# How about New Delhi ?



## samairawtsn (Mar 20, 2013)

Is it Easy To have A Good house In metro cities in India ? How about New Delhi ?


----------



## noobrex (Apr 17, 2012)

No very costly in metro cheep outside


----------



## kaushik87 (May 26, 2013)

samairawtsn said:


> Is it Easy To have A Good house In metro cities in India ? How about New Delhi ?


depends....im from delhi, and i find it comfortable n easy there (dont ask y im here). by depend i mean the place u choose to stay in delhi. The really good areas have rent for about 40,000 for 2 bedroom.
In good areas about 25,000 for 2 bedroom.

and , if u intend to buy one in delhi then it is expensive. In south delhi (the best place) a 2 BHK will be nowhere less than 1.25 crore. This is the least.


----------



## SSHARMA (Jun 29, 2013)

Hi .. It depends what you are looking for and budget. visit 

good luck


----------



## jennymom (Jul 15, 2013)

Delhi is very very crowded. You will experience the so called "cultural shock" vey fast.

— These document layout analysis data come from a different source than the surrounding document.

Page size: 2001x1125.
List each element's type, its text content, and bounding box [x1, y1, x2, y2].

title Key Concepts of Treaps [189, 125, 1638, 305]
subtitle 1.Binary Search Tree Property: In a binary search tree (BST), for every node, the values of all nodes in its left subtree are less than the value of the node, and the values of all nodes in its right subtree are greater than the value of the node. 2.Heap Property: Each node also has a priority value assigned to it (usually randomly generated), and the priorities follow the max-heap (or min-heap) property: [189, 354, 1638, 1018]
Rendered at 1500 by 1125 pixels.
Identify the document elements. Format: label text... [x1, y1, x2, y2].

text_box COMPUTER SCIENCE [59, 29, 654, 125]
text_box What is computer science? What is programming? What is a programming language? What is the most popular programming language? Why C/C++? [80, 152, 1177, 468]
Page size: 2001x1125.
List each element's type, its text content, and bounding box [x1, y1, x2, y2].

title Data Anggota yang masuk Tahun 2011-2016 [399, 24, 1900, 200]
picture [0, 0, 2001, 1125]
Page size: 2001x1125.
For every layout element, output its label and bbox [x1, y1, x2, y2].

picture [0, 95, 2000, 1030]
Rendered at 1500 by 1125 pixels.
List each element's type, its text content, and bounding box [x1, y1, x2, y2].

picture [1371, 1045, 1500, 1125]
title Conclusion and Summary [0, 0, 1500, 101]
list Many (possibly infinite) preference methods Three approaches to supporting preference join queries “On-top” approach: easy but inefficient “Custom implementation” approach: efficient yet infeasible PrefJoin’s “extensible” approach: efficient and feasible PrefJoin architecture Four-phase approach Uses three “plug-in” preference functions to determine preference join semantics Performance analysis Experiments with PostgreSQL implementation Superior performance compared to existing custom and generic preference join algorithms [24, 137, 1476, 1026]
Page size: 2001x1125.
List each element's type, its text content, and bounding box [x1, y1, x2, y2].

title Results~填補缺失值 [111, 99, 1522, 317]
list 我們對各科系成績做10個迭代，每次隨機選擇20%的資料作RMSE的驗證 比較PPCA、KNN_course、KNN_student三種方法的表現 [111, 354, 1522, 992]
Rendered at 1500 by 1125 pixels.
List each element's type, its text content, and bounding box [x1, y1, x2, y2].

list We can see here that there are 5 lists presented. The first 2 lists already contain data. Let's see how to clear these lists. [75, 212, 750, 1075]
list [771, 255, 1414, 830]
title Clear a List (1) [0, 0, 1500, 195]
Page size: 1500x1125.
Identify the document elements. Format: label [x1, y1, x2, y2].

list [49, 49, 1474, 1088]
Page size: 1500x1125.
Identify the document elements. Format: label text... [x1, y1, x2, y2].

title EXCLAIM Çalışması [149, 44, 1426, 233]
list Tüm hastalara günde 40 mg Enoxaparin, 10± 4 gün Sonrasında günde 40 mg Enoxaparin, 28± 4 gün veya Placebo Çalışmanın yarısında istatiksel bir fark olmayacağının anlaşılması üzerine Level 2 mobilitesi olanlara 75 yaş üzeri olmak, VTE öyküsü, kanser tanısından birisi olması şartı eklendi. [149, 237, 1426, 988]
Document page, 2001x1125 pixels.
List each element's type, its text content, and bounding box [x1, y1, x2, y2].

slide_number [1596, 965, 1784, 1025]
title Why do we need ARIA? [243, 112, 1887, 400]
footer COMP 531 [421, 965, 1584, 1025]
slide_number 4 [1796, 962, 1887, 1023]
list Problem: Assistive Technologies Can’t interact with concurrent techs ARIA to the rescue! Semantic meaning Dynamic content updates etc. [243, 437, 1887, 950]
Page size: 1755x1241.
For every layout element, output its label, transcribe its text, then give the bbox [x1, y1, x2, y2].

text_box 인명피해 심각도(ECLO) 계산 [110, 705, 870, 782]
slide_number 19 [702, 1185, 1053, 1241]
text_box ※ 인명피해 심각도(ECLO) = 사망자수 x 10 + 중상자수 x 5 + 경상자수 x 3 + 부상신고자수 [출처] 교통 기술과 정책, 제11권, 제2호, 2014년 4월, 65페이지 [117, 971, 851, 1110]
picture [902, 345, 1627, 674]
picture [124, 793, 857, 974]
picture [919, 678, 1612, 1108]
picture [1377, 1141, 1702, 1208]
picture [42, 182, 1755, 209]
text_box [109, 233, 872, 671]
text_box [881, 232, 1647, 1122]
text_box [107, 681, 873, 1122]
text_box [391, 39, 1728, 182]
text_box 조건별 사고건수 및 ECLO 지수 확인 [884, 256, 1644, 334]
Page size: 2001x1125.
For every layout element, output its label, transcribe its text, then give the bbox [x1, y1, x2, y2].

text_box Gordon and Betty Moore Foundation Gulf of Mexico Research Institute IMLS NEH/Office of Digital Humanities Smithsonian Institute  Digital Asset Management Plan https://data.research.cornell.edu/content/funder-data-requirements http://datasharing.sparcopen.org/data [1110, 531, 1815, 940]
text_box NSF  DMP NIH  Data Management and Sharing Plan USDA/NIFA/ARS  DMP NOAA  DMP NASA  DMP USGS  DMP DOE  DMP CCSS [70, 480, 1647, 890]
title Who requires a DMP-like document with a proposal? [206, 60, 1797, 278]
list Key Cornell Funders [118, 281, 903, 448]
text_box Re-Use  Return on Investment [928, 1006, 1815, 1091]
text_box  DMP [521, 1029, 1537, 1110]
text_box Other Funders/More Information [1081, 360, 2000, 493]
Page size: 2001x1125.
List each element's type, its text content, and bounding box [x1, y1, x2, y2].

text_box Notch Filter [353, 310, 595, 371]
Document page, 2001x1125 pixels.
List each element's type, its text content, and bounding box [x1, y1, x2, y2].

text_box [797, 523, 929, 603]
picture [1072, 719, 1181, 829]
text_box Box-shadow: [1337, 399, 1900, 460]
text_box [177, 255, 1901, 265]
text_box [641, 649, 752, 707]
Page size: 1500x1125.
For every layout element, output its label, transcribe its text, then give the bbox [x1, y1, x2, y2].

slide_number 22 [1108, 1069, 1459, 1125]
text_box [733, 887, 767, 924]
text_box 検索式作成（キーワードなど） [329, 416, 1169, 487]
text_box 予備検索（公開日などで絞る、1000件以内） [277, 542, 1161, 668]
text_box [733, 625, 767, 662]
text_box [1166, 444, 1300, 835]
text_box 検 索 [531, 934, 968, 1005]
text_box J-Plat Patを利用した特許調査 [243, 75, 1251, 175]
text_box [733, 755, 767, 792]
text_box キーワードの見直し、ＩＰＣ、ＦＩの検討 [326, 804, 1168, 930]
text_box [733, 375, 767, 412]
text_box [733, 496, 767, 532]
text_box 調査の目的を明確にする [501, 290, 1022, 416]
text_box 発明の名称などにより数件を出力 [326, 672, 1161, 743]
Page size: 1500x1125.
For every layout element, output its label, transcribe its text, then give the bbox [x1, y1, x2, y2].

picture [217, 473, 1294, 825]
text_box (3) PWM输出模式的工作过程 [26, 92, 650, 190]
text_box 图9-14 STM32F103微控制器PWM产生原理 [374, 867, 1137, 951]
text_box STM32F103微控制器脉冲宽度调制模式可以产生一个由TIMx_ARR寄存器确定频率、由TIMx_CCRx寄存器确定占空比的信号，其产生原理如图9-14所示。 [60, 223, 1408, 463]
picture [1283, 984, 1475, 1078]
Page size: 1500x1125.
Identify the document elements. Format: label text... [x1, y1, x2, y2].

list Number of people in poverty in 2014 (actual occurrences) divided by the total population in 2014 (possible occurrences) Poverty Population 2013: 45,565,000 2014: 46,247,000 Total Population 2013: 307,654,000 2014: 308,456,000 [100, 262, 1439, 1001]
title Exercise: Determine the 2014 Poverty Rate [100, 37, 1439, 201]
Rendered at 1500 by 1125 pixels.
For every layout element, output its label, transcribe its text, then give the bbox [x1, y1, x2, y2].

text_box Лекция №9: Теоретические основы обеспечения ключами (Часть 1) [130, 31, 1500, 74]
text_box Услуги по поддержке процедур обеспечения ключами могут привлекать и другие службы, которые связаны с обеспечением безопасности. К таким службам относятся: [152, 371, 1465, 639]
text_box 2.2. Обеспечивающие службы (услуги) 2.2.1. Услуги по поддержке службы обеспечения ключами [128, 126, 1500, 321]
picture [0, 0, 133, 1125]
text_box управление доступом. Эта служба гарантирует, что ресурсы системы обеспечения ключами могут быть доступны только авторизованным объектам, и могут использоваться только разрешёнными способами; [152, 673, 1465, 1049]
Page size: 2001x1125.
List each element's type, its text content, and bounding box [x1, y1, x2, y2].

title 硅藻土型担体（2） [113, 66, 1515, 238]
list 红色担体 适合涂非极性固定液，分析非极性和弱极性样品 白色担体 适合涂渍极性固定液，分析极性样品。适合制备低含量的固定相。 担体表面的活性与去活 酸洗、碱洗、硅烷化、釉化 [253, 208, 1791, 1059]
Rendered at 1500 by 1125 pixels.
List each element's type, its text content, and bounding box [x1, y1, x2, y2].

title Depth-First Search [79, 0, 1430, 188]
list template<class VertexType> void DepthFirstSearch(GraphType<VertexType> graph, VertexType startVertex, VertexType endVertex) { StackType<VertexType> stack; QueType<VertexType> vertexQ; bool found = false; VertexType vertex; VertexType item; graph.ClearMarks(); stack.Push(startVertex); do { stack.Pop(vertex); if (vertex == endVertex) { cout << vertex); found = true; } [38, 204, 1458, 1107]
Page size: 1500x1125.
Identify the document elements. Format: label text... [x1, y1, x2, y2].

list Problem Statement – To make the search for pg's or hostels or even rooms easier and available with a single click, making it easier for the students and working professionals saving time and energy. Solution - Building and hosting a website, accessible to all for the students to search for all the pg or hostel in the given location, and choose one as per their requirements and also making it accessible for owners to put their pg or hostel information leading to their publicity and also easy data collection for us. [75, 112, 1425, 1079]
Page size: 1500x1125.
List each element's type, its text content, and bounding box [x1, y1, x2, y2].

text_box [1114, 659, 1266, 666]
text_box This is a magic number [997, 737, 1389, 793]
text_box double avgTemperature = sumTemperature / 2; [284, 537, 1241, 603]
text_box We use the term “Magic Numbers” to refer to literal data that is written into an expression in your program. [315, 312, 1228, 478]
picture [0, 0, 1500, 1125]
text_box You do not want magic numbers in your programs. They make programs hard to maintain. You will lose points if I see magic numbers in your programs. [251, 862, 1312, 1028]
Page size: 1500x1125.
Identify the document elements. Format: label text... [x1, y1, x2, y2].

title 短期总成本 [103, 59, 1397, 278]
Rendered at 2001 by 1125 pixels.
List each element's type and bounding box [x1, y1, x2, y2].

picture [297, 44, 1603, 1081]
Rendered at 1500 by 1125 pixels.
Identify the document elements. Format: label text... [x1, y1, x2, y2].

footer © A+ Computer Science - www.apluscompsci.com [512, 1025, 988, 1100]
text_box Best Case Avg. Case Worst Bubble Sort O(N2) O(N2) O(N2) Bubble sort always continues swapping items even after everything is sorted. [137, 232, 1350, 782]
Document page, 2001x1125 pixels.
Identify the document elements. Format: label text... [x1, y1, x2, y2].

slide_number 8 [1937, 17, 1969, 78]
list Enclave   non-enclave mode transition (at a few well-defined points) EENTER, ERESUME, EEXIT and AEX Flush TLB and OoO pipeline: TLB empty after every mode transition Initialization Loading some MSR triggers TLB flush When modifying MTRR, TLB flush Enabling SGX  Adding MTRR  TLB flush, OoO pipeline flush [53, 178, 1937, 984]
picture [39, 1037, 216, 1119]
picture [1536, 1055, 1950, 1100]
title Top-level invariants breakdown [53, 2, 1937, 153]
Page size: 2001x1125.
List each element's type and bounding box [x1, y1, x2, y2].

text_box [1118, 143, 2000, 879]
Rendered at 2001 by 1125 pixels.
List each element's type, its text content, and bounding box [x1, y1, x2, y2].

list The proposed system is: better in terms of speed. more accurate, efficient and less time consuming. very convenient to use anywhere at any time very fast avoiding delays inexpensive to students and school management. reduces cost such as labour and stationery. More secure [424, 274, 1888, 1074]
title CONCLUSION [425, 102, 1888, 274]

Hopefully you learn fast enough but otherwise that it is a good place to live.It is more expensive than lower tier cities.


----------



## preeti22 (Jan 3, 2013)

Prefer Mumbai .. Mumbai is the best city where you can find good people and affordable houses ..
I used to live in Mumbai and it was a nice and memorable experience. 
Still miss mumbai


----------



## tarunar1 (Jul 29, 2013)

preeti22 said:


> Prefer Mumbai .. Mumbai is the best city where you can find good people and affordable houses ..
> I used to live in Mumbai and it was a nice and memorable experience.
> Still miss mumbai


Delhi is good and cheaper than mumbai.


----------



## ramkmrt1 (Aug 7, 2013)

Metro is not costly and its facilities are so good and comfortable.


----------



## preeti22 (Jan 3, 2013)

tarunar1 said:


> Delhi is good and cheaper than mumbai.


I dont think so., Delhi is the capital so the prices are tend to be high


----------



## tarunar1 (Jul 29, 2013)

preeti22 said:


> I dont think so., Delhi is the capital so the prices are tend to be high


Since Delhi is capital it is cheaper. Check the petrol price in Delhi and compare with Mumbai .


----------